Logo : Sénat français

commission des lois

Projet de loi

Lutte contre le crime organisé et le terrorisme

(1ère lecture)

(n° 445 )

N° COM-124

21 mars 2016


 

AMENDEMENT

présenté par

Adopté

M. Michel MERCIER, rapporteur


ARTICLE 31 TER


Supprimer cet article.

Objet

Cet amendement supprime l'instauration d'une sur-amende pénale, douanière, également applicable aux sanctions financières des autorités administratives et indépendantes, dispositif par deux fois censuré par le Conseil constitutionnel.

Ce dispositif complexe soulève d'importantes difficultés constitutionnelles, au regard du principe d'individualisation des peines, de nécessité de la peine mais également au regard du principe d'égalité devant la loi.

Selon ce dispositif, la majoration des amendes devra nécessairement être prononcée par la juridiction, dans la limite de 10 % du montant, en fonction de l'infraction, de la personnalité de son auteur ainsi que de la situation matérielle, familiale et sociale du condamné. Néanmoins, la peine principale devant être prononcée au regard des mêmes critères, il semble particulier de prévoir que la même juridiction prononce une autre peine qui s'ajouterait à celle qu'elle a jugé nécessaire et proportionnée. A cet égard, ce dispositif semble inefficace et il est fort probable que les juridictions ne modifieront pas la hauteur des peines d'amendes qu'elles prononceraient. 

De plus, alors que le taux de recouvrement des amendes est particulièrement faible en France, ce dispositif risque de compléxifier et de nuire à la lisibilité de la peine prononcée, et donc à son efficacité. Actuellement, aux amendes prononcées, s'ajoute un droit de procédure, taxe variable versée au Trésor public. A cela s'ajoutent les dispositions relatives à la diminution des amendes du fait du paiement volontaire prévues aux articles 707-2 et 707-3 du code de procédure pénale. 

Les magistrats entendus par votre rapporteur s'étonnent de l'introduction d'un tel dispositif, source de complexité supplémentaire, en l'absence de consultation des principaux acteurs de la chaîne pénale. 

Par ailleurs, ce dispositif est contraire au principe constitutionnel d'universalité budgétaire. Sous cette réserve, il ne saurait être procédé à une telle affectation en dehors d'une loi de finances. A défaut, outre son caractère inconstitutionnel et contraire à la loi organique relative aux lois de finances, la disposition selon laquelle cette amende serait affectée à l'aide aux victimes est dénuée de toute portée normative.

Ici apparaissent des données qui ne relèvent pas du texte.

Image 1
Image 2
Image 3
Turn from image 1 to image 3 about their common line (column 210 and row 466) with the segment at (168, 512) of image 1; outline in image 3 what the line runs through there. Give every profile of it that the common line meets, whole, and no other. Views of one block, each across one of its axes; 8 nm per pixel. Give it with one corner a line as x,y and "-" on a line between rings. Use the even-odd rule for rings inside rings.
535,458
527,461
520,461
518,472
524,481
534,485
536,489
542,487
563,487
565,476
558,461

Enfin, s'il se comprend d'un point de vue budgétaire, l'instauration d'une majoration des sanctions prononcées par les AAI semble contraire au principe d'égalité devant la loi et la charge publique, en ce qu'elle ferait peser une différence de traitement sur certaines personnes morales sanctionnées par les AAI. Or cette différence de traitement, qui peut être justifiée par l'intérêt général, n'est pas en rapport direct avec l'objet visé : en effet, il semble original de faire financer l'aide aux victimes pénales par des entreprises ayant, par exemple, manqué à leurs obligations de déploiement d'équipement technique.

Comme le suggérait le rapport d'information MM. Christophe Béchu et Philippe Kaltenbach, « Pour une meilleure indemnisation des victimes d’infractions pénales », il semble préférable, afin de sécuriser les ressources des associations d'aide aux victimes, d'affecter à un fonds spécialement créé une fraction des amendes pénales collectées (proposition n° 28). Cette modification permettrait effectivement de sanctuariser les ressources affectées à l'aide aux victimes.